## [待解问题]
1: 根据页面文字，定义data_iter函数是为了做什么？请用一到三句话说明。
2: 请逐字复述页面文字中从“indices = list(range(num_examples))”到“print(X, '\n', y)”的这一段。

## [页面文字]

——

定义一个data_iter函数，该函数接收批量大小、特征矩阵和标签向量作为输入，生成大小为batch_size的小批量

def data_iter(batch_size, features, labels):
    num_examples = len(features)
    indices = list(range(num_examples))
    random.shuffle(indices)
    for i in range(0, num_examples, batch_size):
        batch_indices = torch.tensor(
            indices[i:min(i+batch_size, num_examples)])
        yield features[batch_indices], labels[batch_indices]

batch_size = 10

for X, y in data_iter(batch_size, features, labels):
    print(X, '\n', y)
    break

tensor([[ 1.0626, -1.3819],
        [ 1.3002, -1.6405],
        [-0.2143,  0.1157],
        [ 0.3747,  0.1398],
        [ 0.7321,  0.7536],
        [-1.0199,  1.0867],
        [-1.1761,  1.0229],
        [ 1.0091,  0.3677],
        [-0.3801, -0.5643],
        [-0.7545,  1.8007]]) 
 tensor([[11.0434],
        [12.3610],
        [ 3.3817],
        [ 4.4807],
        [ 3.1153],
        [-1.5422],
        [-1.6426],
        [ 4.9857],
        [ 5.3447],
        [-3.4343]])

——

[已存条目]
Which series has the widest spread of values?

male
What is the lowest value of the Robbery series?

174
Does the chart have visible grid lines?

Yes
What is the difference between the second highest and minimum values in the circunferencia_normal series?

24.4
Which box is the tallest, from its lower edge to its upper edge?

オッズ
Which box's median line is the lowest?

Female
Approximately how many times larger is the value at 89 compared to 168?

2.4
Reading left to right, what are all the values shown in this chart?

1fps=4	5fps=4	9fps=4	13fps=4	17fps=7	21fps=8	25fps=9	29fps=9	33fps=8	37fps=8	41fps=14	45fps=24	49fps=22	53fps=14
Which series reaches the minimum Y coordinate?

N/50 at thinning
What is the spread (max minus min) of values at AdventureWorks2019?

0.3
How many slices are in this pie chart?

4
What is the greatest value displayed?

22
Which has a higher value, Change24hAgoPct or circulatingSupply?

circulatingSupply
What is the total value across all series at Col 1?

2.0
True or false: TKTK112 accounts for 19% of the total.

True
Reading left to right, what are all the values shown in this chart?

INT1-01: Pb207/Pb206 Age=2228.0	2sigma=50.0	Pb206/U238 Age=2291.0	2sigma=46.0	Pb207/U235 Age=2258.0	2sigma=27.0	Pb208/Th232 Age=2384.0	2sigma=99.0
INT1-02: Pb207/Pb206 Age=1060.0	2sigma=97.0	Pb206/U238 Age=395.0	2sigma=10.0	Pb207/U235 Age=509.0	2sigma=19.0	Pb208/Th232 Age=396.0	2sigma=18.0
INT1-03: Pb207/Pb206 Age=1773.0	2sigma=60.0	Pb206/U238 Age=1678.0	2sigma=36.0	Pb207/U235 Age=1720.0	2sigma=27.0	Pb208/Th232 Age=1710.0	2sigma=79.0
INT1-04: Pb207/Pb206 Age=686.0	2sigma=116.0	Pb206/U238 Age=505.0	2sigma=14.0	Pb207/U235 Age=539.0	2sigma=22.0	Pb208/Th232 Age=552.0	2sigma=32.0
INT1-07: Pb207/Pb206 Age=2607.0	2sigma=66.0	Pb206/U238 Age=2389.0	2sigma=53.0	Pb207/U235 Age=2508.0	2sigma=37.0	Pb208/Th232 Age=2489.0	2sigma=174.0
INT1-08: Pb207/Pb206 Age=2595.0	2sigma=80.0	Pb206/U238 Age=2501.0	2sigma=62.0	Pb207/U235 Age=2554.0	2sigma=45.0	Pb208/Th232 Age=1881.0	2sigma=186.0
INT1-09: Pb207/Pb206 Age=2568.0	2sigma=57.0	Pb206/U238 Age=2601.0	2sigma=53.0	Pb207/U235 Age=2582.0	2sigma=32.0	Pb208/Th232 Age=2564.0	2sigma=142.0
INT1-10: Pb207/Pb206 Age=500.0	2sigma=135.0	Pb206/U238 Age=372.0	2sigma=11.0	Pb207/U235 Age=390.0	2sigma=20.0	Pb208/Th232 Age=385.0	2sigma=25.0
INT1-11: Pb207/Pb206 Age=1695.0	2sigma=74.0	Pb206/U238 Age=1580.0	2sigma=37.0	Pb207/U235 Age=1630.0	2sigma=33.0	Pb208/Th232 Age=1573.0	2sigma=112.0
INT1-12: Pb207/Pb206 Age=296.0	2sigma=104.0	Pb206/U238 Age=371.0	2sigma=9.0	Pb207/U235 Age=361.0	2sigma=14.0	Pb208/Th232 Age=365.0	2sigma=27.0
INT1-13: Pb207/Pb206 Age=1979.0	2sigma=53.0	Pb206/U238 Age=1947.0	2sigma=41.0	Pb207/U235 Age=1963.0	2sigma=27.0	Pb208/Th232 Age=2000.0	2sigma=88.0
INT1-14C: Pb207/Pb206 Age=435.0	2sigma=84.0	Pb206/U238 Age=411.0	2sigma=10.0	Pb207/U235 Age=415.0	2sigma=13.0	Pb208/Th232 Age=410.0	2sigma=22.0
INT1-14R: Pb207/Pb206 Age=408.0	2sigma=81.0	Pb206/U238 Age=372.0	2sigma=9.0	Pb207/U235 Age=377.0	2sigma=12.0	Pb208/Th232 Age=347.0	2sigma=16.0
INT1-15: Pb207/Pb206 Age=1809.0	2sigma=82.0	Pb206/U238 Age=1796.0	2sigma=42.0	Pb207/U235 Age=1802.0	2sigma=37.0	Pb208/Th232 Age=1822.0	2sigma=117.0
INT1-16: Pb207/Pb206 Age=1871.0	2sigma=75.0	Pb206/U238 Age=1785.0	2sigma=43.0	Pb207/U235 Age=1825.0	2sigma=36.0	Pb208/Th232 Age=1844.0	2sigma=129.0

——

## [依次结果]
1: 定义data_iter函数，是为了接收批量大小、特征矩阵和标签向量作为输入，并由此生成大小为batch_size的小批量。

2:
indices = list(range(num_examples))
    random.shuffle(indices)
    for i in range(0, num_examples, batch_size):
        batch_indices = torch.tensor(
            indices[i:min(i+batch_size, num_examples)])
        yield features[batch_indices], labels[batch_indices]

batch_size = 10

for X, y in data_iter(batch_size, features, labels):
    print(X, '\n', y)